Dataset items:
-=-=-

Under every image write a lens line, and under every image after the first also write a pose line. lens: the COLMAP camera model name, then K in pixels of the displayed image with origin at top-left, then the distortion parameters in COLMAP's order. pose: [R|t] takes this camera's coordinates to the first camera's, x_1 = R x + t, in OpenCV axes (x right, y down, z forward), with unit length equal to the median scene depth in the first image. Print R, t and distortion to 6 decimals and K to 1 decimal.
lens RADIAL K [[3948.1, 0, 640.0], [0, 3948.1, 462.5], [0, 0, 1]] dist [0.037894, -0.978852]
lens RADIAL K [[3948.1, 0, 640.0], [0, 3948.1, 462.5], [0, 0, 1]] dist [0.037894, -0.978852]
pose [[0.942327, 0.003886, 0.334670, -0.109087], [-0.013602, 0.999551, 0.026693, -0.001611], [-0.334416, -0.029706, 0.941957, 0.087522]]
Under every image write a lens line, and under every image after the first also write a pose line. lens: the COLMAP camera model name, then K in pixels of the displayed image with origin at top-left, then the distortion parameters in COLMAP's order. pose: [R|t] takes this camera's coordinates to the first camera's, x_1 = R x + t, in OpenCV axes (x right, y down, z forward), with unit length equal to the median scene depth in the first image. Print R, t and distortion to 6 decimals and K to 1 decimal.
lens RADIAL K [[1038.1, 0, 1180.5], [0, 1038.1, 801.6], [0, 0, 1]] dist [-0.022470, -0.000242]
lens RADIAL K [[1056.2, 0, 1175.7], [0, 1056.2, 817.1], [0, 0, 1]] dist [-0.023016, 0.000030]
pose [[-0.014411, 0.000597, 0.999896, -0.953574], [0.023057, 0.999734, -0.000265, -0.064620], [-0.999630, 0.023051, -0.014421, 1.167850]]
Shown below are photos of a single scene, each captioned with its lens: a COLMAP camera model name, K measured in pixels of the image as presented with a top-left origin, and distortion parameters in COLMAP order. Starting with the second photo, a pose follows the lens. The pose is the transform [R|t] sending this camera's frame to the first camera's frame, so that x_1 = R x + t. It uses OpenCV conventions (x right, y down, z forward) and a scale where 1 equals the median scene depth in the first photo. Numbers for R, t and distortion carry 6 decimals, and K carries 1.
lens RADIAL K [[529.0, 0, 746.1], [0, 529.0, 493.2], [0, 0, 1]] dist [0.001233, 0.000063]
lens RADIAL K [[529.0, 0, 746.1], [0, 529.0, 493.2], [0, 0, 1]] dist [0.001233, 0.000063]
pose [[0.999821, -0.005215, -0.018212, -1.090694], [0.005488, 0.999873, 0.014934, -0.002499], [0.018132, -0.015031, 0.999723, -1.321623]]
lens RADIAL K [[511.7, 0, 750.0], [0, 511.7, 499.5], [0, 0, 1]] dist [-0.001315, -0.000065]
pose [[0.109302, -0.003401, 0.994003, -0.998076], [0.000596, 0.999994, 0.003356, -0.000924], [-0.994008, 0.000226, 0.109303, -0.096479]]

-=-=-

*What you will do*:
All of the records above need to be copied exactly.

*Result*:
Under every image write a lens line, and under every image after the first also write a pose line. lens: the COLMAP camera model name, then K in pixels of the displayed image with origin at top-left, then the distortion parameters in COLMAP's order. pose: [R|t] takes this camera's coordinates to the first camera's, x_1 = R x + t, in OpenCV axes (x right, y down, z forward), with unit length equal to the median scene depth in the first image. Print R, t and distortion to 6 decimals and K to 1 decimal.
lens RADIAL K [[3948.1, 0, 640.0], [0, 3948.1, 462.5], [0, 0, 1]] dist [0.037894, -0.978852]
lens RADIAL K [[3948.1, 0, 640.0], [0, 3948.1, 462.5], [0, 0, 1]] dist [0.037894, -0.978852]
pose [[0.942327, 0.003886, 0.334670, -0.109087], [-0.013602, 0.999551, 0.026693, -0.001611], [-0.334416, -0.029706, 0.941957, 0.087522]]
Under every image write a lens line, and under every image after the first also write a pose line. lens: the COLMAP camera model name, then K in pixels of the displayed image with origin at top-left, then the distortion parameters in COLMAP's order. pose: [R|t] takes this camera's coordinates to the first camera's, x_1 = R x + t, in OpenCV axes (x right, y down, z forward), with unit length equal to the median scene depth in the first image. Print R, t and distortion to 6 decimals and K to 1 decimal.
lens RADIAL K [[1038.1, 0, 1180.5], [0, 1038.1, 801.6], [0, 0, 1]] dist [-0.022470, -0.000242]
lens RADIAL K [[1056.2, 0, 1175.7], [0, 1056.2, 817.1], [0, 0, 1]] dist [-0.023016, 0.000030]
pose [[-0.014411, 0.000597, 0.999896, -0.953574], [0.023057, 0.999734, -0.000265, -0.064620], [-0.999630, 0.023051, -0.014421, 1.167850]]
Shown below are photos of a single scene, each captioned with its lens: a COLMAP camera model name, K measured in pixels of the image as presented with a top-left origin, and distortion parameters in COLMAP order. Starting with the second photo, a pose follows the lens. The pose is the transform [R|t] sending this camera's frame to the first camera's frame, so that x_1 = R x + t. It uses OpenCV conventions (x right, y down, z forward) and a scale where 1 equals the median scene depth in the first photo. Numbers for R, t and distortion carry 6 decimals, and K carries 1.
lens RADIAL K [[529.0, 0, 746.1], [0, 529.0, 493.2], [0, 0, 1]] dist [0.001233, 0.000063]
lens RADIAL K [[529.0, 0, 746.1], [0, 529.0, 493.2], [0, 0, 1]] dist [0.001233, 0.000063]
pose [[0.999821, -0.005215, -0.018212, -1.090694], [0.005488, 0.999873, 0.014934, -0.002499], [0.018132, -0.015031, 0.999723, -1.321623]]
lens RADIAL K [[511.7, 0, 750.0], [0, 511.7, 499.5], [0, 0, 1]] dist [-0.001315, -0.000065]
pose [[0.109302, -0.003401, 0.994003, -0.998076], [0.000596, 0.999994, 0.003356, -0.000924], [-0.994008, 0.000226, 0.109303, -0.096479]]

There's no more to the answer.